Something more is called for. Not marches against terrorism; those are mere symbolic gestures. Something bigger is called for. Something grander and greater. Initiatives that seek to build institutions out of our common sentiments. Educational enterprises that seek to create leaders, build networks out of them, and amplify their voices and ideas until they drown out the ugliness around them. For the love of God stop building mosques. Build leaders.

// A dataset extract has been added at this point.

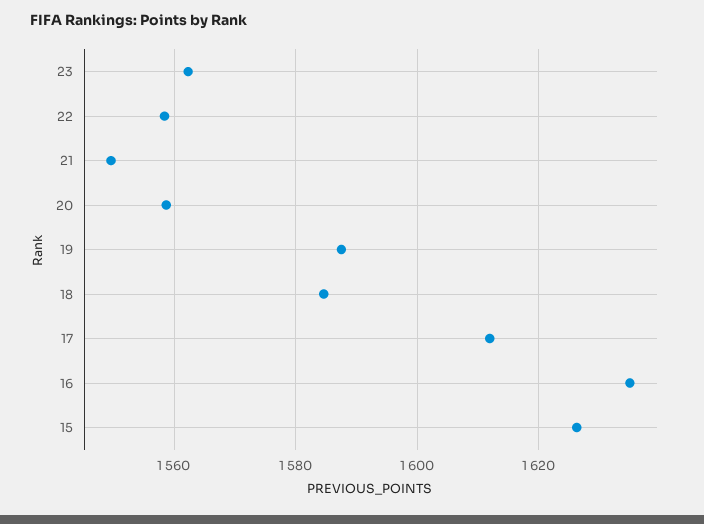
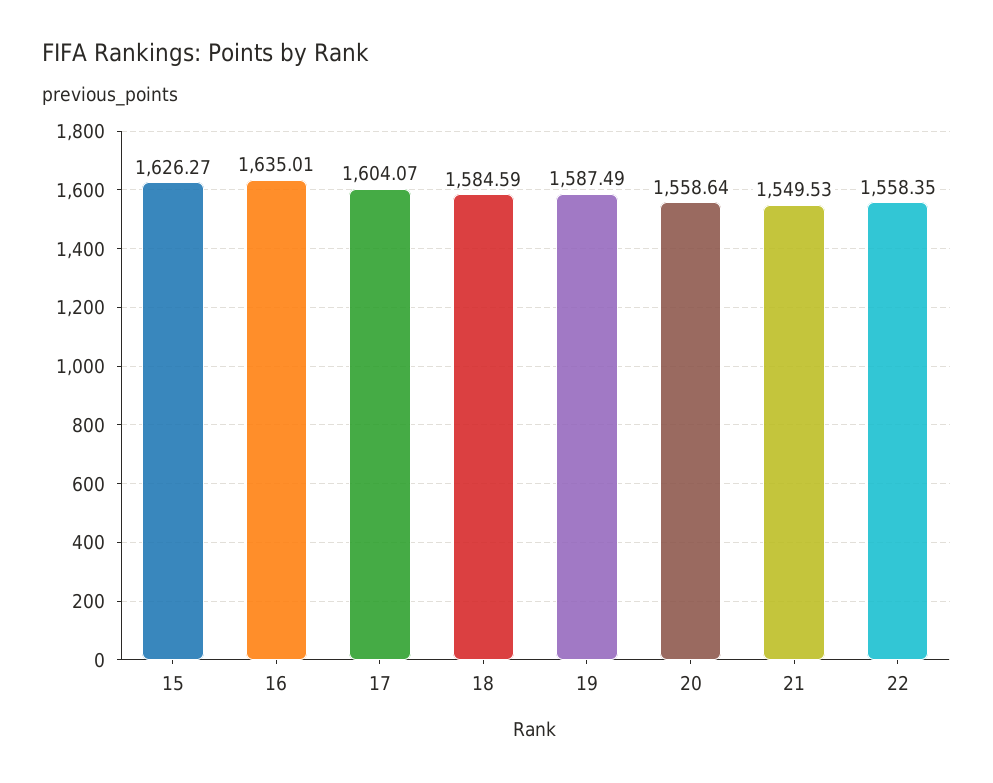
23: 1562 -> none
17: 1612 -> 1604.07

Throughout history, there have been only two actors: the Chief acting unilaterally downwards, and the People acting en masse upwards. I hate to be cynical here but the Chiefs in the Islamic world have a vested interest in the status quo, and the People will not mobilize unless they have an animating ideal. We thought for a time that Freedom was sufficient an ideal for this, but the Arab Spring sputtered and died, and we now have such low expectations that the re-election of Rouhani is seen as some kind of victory when in fact all it does is preserve a status quo. Until the people of Islam themselves rise, nothing will change. I think the only possible solution is to remember that every Islamic people had a pre-Islamic cultural heritage. Perhaps an appeal to that heritage is what can overwhelm the cookie cutter Islam in a Box culture that is exported from Saudi on the authority of their possession of the Holy Sites. If people in Iran, in Syria, in Palestine, in Xinjiang, in Myanmar, in Yemen, in Nigeria, in Somalia, in the Congo, in Darfur… were to reclaim their identity – then we would see true change.

We have 10,000 years of history to draw on. Ten millenia of civilization, built upon fifty millenia of exploration and settlement. Every nation today (with the exception of China) is only a few centuries old at most. What endures is language, culture, writing, art. That is what each of us can do – reclaim our identities from the faceless and sterile vision of Islam that the hirabists proffer, and replace it with something truly alive.